Sun Yixian withdrew to southern China, where he devoted the final decade of his life to reunifying the nation and restoring republican government. To achieve this Sun formed his own political party, the Guomindang; forced an alliance with communists in the Soviet Union, and organised a military academy and a nationalist army. When Sun died prematurely in 1925, power fell into the hands of Jiang Jieshi (Wade-Giles: Chiang Kai-shek), who had been Sun’s military strongman rather than a political protege. Jiang finally achieved the reunification of China in 1927, after which he turned on the Guomindang’s former ally, the Chinese Communist Party (CCP). For the next decade Jiang, the self-styled generalissimo, forged his paternalistic vision for a new republican China – while trying in vain to eradicate the CCP. In 1934 Jiang’s forces chased the CCP and its Red Army out of their southern base in Jiangxi, forcing them to undertake the famous Long March north to Shaanxi. Even as China was being menaced and then invaded by the Japanese in the mid-1930s, more of Jiang’s attention was on ridding China of communists. Jiang’s focus was only shifted by his kidnapping in 1936, during which he was persuaded of the necessity for another Guomindang-CCP alliance. This fragile Second United Front, as it became known, lasted until the Japanese surrender in 1945. With control of China up for grabs, the Guomindang and the communists soon fell into another civil war. In 1949 Mao Zedong (Wade-Giles: Mao Tse-tung) and the CCP emerged victorious, declaring the formation of the People’s Republic of China; Jiang Jieshi and his cohort fled to the island province of Taiwan, still claiming to be the rightful rulers of China.

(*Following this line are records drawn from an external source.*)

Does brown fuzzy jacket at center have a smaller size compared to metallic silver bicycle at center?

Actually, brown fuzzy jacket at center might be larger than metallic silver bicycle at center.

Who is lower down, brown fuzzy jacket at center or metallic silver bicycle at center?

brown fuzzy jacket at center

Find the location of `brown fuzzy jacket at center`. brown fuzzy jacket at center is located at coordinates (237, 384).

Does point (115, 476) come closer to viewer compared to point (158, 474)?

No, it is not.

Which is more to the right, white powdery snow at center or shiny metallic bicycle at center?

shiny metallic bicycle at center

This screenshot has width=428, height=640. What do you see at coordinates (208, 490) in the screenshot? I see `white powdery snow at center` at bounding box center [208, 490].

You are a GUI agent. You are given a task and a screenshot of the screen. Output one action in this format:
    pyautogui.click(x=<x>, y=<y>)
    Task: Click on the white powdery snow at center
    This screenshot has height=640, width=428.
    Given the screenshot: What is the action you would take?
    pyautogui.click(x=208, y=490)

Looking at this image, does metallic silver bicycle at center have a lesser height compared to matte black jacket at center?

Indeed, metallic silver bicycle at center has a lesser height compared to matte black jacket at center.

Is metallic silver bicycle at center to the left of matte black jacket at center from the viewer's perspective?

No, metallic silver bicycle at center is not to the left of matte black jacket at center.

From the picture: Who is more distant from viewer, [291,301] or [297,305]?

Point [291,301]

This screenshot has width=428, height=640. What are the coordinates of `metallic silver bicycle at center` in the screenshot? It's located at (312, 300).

From this point, the fate of China is inextricably linked with CCP leader and figurehead Mao Zedong. Mao had been the hero of the communist revolution – but his leadership of the new society was much less successful than his career as a revolutionary. Mao’s attempt at a ‘Great Leap Forward’ – radical reforms to agriculture and industry, to facilitate China’s ‘catching up’ to the West – were ambitious, naive and ultimately disastrous. His economic policies achieved negligible outcomes and contributed to one of the worst famines in human history. Few political leaders could have survived this catastrophe – but Mao, for all his economic naivety, was a political genius. Cunning and manipulative, Mao was able to exploit party factionalism, isolate and exclude opponents, and disassociate himself from disaster. For a time Mao fell out of favour with the CCP hierarchy, though he never relinquished his grip on the reins of power. In 1966 Mao and his acolytes initiated the Great Proletarian Cultural Revolution. On the surface it was a campaign to purify the revolution and its goals; in reality it was a campaign to restore and reinvigorate Mao’s authority by harnessing the enthusiasm of young communist Red Guards. The Cultural Revolution cemented Mao into power; he became the centre of an intense personality cult rivalling that of Soviet dictator Joseph Stalin. Mao, his ideology and his legacy became sacrosanct: to question or criticise them was to risk denunciation, persecution, re-education or even death at the hands of followers. Only Mao’s death in 1976 freed China from this bizarre frenzy of adulation, loyalty, mass obedience and mob rule.